● **Document excerpt**
--> Abstract: Building Better Fracture Models By Combining Structural Analysis and Bayesian Updating to Quantify the Relationship Between Multiple Fracture Causing Agents, by P. Hennings, J. McLennan, and T. Allwardt; #90092 (2009)

Datapages, Inc.Print this page

Building Better Fracture Models By Combining Structural Analysis and Bayesian Updating to Quantify the Relationship Between Multiple Fracture Causing Agents

Peter Hennings, Jason McLennan, and Tricia Allwardt
ConocoPhillips Subsurface Technology, Houston, TX

Gaining a better understanding of the impact that fractures have on reservoir hydraulic behavior often requires interpolating between areas of limited geologic control, such as wellbore or outcrop data. A common approach taken is to perform structural analysis on a properly constructed 3D model of the reservoir to generate attributes that relate to the deformation. Structural attributes can be generalized into classes: morphologic--relating to the present-day shape of the reservoir, kinematic--relating qualitatively to incremental or cumulative deformation, and mechanistic--relating quantitatively to incremental or cumulative stress or strain. It is common to discover that a combination of attributes best explains patterns of fracture occurrence; however, these attributes are usually calibrated to fracture intensity and used to infer the distribution between points of control one at a time. To provide the best possible model describing fracture occurrence, the multiple structural attributes should be combined simultaneously in a mathematically unbiased and consistent manner.

● **Problems to solve**
(1) Repeat the passage from the fracture modeling abstract that begins at the words "--> Abstract: Building" and stops after "Allwardt; #90092 (2009)".
(2) Condense the paragraph of the fracture modeling abstract that starts "Gaining a better understanding" into a short bulleted list that keeps its main facts.
The data that follows has no connection to the fracture modeling abstract.

● **Extracted records**

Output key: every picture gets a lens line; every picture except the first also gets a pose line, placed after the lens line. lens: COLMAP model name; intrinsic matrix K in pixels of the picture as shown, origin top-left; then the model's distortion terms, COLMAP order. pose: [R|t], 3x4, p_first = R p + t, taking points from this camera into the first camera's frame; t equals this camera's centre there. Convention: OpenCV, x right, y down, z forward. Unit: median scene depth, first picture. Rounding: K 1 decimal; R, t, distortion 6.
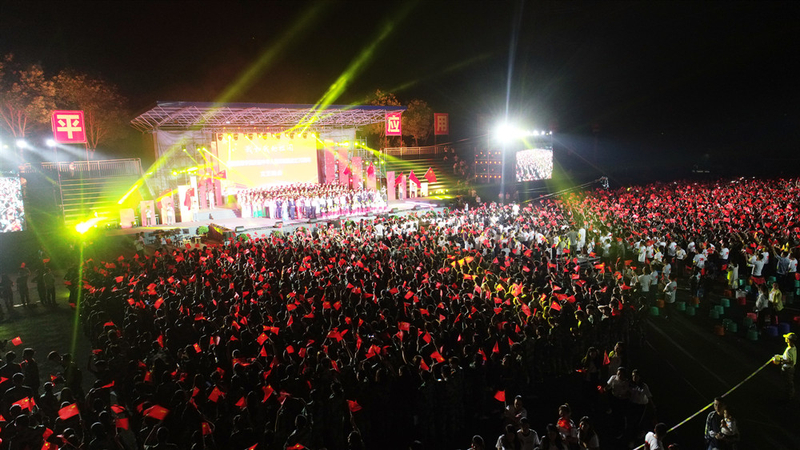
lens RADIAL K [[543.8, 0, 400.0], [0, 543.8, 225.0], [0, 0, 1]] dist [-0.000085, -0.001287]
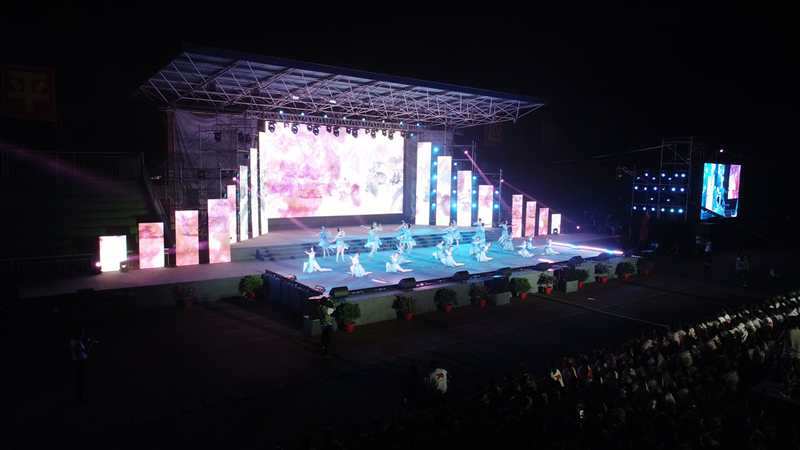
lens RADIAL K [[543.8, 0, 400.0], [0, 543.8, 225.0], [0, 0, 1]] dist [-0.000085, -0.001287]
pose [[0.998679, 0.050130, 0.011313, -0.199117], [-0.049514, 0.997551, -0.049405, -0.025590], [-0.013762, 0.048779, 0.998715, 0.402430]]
---
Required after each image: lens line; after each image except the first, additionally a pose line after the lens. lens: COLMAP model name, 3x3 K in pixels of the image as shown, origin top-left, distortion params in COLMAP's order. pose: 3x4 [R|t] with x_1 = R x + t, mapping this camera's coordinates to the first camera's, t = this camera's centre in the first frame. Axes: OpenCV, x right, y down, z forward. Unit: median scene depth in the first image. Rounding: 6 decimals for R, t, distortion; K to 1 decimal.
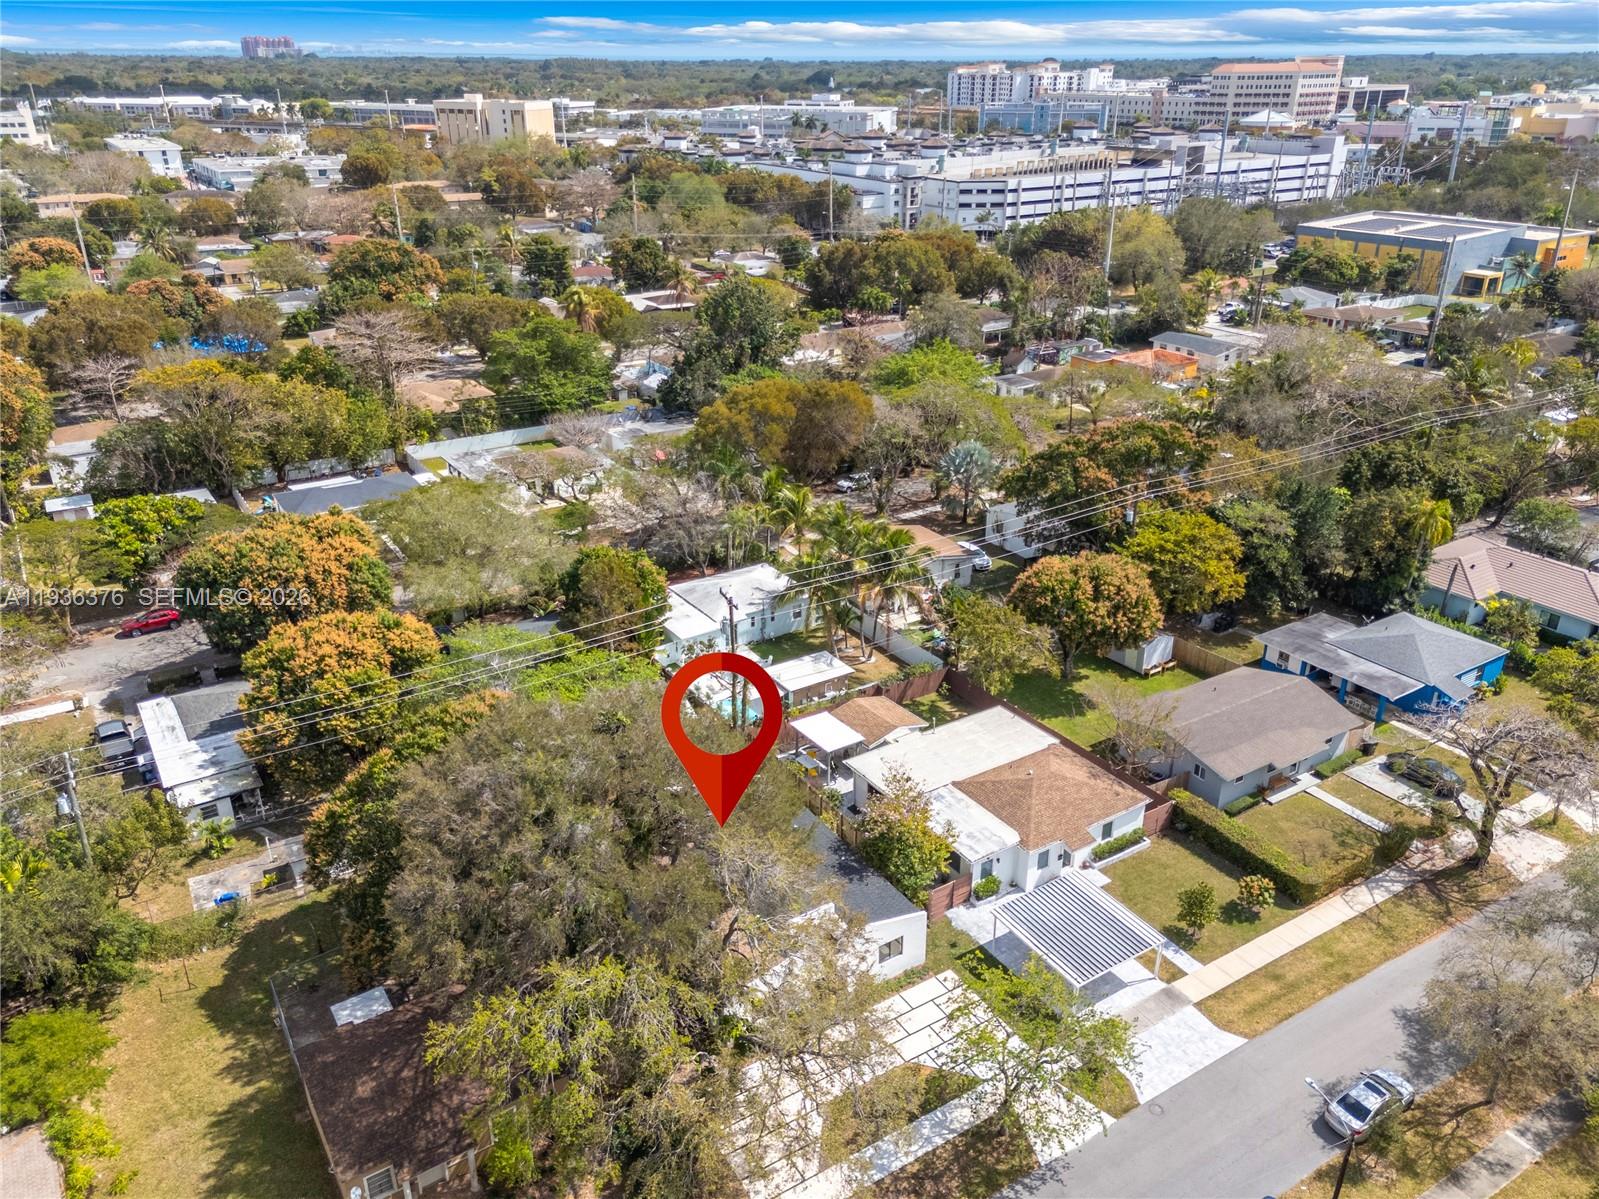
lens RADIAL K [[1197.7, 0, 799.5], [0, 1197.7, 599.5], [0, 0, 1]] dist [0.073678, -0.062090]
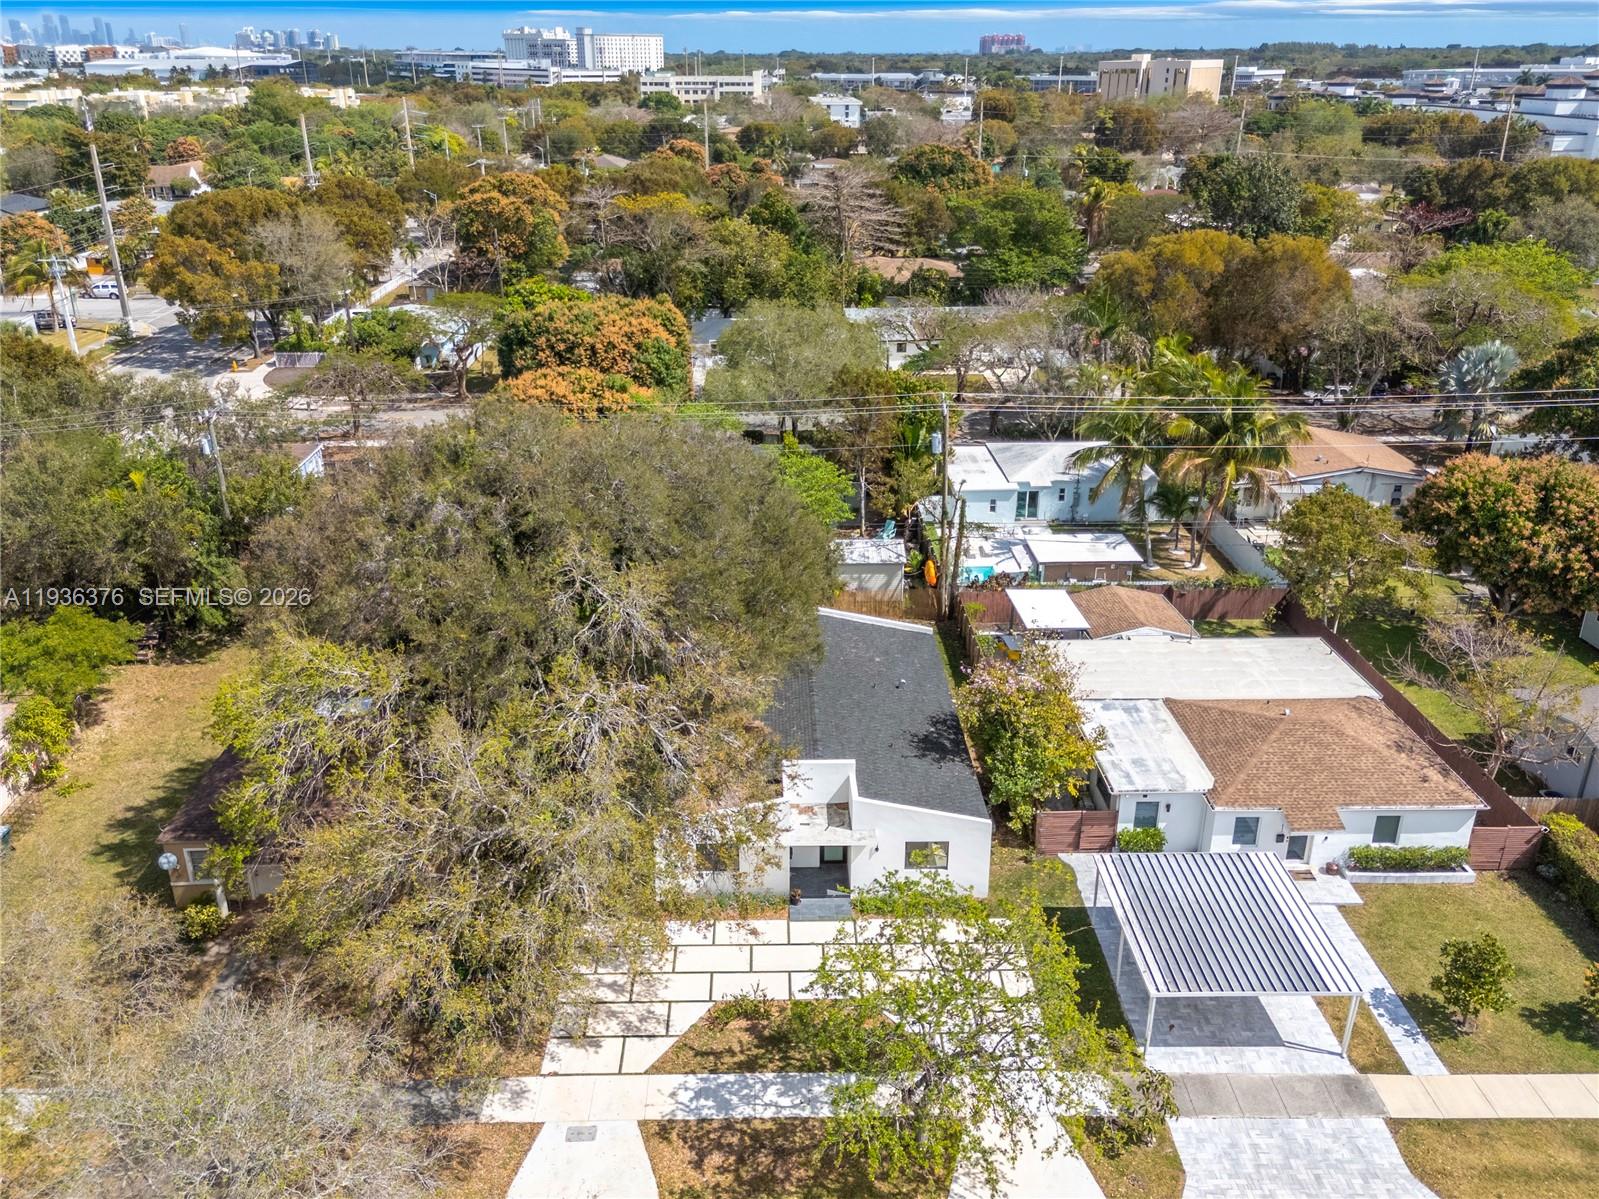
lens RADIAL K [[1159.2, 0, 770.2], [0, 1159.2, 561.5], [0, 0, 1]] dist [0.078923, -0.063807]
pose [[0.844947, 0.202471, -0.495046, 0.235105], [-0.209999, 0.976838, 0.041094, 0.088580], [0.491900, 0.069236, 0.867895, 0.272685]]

● **Your responses**
(1)
--> Abstract: Building Better Fracture Models By Combining Structural Analysis and Bayesian Updating to Quantify the Relationship Between Multiple Fracture Causing Agents, by P. Hennings, J. McLennan, and T. Allwardt; #90092 (2009)

(2)
- Understanding how fractures affect reservoir hydraulic behavior often requires interpolating between areas of limited geologic control, such as wellbore or outcrop data.
- A common approach is structural analysis of a properly constructed 3D reservoir model to generate attributes related to the deformation.
- Structural attributes fall into three classes:
  - morphologic: present-day reservoir shape
  - kinematic: qualitatively related to incremental or cumulative deformation
  - mechanistic: quantitatively related to incremental or cumulative stress or strain
- A combination of attributes often best explains fracture occurrence. However, attributes are usually calibrated to fracture intensity and used one at a time to infer the distribution between points of control.
- The best model requires combining multiple structural attributes simultaneously in a mathematically unbiased and consistent manner.